Locate each line in the Outline records that contains the string "cover" and copy those lines.

[Outline records]
==*==

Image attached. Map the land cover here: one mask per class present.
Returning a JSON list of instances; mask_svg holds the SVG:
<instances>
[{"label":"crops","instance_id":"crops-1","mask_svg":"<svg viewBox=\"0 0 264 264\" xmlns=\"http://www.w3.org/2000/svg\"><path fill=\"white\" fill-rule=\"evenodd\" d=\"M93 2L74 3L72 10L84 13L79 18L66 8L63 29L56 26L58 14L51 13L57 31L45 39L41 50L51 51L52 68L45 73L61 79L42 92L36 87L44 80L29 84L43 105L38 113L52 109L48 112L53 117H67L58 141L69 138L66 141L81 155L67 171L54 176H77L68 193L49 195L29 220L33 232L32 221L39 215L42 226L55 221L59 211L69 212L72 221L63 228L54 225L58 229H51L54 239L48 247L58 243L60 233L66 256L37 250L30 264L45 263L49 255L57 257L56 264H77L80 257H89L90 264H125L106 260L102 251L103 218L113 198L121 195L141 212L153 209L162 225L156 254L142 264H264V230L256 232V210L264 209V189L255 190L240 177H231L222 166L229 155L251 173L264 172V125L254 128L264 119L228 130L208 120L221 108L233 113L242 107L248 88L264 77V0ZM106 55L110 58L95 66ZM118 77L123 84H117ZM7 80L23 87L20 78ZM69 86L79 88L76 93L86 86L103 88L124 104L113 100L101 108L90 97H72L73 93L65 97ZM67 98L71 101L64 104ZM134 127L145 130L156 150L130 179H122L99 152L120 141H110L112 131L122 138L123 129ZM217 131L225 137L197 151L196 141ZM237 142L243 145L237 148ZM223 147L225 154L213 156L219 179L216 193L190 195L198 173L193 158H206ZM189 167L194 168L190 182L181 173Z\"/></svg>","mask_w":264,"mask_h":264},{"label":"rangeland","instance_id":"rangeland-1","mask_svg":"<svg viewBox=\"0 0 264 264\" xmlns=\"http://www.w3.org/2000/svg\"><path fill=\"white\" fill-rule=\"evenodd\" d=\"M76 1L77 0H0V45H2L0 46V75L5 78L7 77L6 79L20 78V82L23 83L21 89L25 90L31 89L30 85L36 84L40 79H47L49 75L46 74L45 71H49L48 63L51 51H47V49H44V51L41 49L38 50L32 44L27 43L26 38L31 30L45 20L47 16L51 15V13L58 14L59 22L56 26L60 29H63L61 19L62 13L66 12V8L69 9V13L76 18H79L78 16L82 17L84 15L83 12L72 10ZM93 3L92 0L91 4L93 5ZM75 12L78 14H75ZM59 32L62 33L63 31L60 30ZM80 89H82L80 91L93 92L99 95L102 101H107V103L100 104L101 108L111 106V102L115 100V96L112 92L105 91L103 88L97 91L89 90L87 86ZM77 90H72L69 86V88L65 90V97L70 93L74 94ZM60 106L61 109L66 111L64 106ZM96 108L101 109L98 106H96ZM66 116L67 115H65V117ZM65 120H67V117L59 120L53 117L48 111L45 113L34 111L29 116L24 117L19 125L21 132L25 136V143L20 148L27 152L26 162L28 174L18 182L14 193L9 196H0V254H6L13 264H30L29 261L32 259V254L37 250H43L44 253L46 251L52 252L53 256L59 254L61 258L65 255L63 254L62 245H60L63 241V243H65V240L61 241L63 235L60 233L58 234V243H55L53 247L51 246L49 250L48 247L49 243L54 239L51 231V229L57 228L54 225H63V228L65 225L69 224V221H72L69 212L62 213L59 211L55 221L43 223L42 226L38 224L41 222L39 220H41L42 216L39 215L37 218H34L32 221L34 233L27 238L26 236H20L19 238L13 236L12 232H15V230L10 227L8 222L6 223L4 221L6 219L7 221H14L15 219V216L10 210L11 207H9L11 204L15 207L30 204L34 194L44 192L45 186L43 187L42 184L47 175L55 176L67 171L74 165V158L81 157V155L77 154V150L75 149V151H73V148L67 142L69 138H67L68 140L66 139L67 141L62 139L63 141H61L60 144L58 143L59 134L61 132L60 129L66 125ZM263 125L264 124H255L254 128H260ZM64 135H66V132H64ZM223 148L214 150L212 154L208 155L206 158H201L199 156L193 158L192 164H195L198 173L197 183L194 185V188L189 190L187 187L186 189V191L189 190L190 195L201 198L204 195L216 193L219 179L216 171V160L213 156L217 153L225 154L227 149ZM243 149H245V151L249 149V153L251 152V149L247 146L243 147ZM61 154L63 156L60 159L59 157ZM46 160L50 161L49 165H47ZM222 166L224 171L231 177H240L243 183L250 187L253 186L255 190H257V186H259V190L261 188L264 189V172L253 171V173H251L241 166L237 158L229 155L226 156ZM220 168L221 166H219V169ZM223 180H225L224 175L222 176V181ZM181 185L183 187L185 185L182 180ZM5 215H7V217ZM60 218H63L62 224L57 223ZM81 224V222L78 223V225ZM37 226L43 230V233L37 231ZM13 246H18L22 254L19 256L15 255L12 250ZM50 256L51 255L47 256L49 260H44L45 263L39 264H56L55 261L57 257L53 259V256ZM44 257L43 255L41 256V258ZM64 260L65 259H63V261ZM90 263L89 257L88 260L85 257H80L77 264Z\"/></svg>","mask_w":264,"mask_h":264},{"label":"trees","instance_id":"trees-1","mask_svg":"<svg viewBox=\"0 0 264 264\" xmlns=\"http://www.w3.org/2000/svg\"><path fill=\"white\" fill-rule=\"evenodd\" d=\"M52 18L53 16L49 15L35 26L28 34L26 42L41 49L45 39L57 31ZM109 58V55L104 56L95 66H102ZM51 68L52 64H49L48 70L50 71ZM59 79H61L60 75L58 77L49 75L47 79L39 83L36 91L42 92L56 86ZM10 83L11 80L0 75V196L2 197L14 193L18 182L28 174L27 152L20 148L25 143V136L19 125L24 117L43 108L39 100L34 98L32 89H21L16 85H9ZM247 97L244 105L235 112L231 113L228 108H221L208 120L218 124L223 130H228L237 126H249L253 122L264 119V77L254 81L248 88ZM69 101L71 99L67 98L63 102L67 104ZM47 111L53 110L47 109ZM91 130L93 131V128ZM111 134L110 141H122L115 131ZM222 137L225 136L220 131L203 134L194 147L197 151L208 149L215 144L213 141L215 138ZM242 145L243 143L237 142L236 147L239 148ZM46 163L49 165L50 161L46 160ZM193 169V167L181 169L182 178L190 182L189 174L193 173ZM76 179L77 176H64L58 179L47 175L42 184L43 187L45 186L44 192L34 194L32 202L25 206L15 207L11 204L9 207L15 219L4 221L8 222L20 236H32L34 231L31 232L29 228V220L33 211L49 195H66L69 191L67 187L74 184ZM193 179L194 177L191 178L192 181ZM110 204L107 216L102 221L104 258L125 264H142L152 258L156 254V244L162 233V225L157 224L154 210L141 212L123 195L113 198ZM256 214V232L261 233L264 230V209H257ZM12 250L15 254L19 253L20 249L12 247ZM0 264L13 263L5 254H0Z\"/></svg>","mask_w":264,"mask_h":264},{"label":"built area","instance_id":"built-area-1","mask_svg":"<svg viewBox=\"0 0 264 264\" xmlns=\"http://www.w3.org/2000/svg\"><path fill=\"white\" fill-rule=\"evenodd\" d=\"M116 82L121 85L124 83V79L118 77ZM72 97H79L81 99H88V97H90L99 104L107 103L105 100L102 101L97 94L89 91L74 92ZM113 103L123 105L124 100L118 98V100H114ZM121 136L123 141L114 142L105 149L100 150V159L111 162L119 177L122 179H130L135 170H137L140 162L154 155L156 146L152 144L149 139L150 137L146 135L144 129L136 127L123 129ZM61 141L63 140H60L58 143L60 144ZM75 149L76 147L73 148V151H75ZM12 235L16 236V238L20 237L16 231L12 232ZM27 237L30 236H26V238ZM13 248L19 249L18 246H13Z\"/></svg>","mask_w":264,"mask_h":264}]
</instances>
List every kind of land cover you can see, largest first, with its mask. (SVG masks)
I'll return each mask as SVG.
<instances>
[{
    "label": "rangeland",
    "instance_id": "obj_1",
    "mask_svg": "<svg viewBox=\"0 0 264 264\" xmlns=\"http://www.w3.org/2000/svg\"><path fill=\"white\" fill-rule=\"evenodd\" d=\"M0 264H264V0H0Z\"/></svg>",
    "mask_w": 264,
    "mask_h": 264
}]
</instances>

==*==

The reply:
Image attached. Map the land cover here: one mask per class present.
List every kind of land cover you can see, largest first, with its mask. (SVG masks)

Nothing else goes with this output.